Estonia, Letonia y Lituania dijeron este domingo que sincronizaron con éxito sus sistemas eléctricos con la red eléctrica continental europea, un día después de cortar los lazos energéticos de décadas con Rusia y Belarús.
Planificado durante muchos años, el complejo cambio de la red de su antiguo jefe supremo en tiempos de la Unión Soviética está diseñado para integrar a las tres naciones bálticas más estrechamente con la Unión Europea y aumentar la seguridad energética de la región.
“¡Lo logramos!”, dijo el Presidente letón Edgars Rinkevics en una publicación en la red social X.

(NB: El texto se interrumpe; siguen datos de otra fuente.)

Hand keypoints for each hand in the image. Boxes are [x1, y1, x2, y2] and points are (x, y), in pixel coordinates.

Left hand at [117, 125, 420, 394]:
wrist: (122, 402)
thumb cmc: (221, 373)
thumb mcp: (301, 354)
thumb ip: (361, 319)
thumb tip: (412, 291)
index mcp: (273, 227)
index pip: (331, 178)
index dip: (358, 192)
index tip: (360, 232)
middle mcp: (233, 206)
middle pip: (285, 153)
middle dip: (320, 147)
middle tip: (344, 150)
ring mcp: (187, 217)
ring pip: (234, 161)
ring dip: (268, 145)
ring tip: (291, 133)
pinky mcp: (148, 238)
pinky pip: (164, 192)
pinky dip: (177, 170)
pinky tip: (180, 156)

Después de desconectarse el sábado de la red IPS/UPS, establecida por la Unión Soviética en la década de 1950 y ahora administrada por Rusia, las naciones bálticas cortaron líneas de transmisión de alta tensión transfronterizas en el este de Letonia, a unos 100 metros de la frontera rusa, entregando trozos de cable cortado a los espectadores entusiastas como recuerdos.
La jefa de política exterior de la UE, Kaja Kallas, que es estonia, llamó a este cambio “una victoria por la libertad y la unidad europea” a principios de esta semana.
La región del mar Báltico está en alta alerta después de que se produjeran cortes en cables de energía, enlaces de telecomunicaciones y gasoductos entre los países bálticos y Suecia o Finlandia. Todos se creía que fueron causados por barcos que arrastraban anclas a lo largo del lecho marino tras la invasión de Ucrania por parte de Rusia. Rusia niega cualquier participación.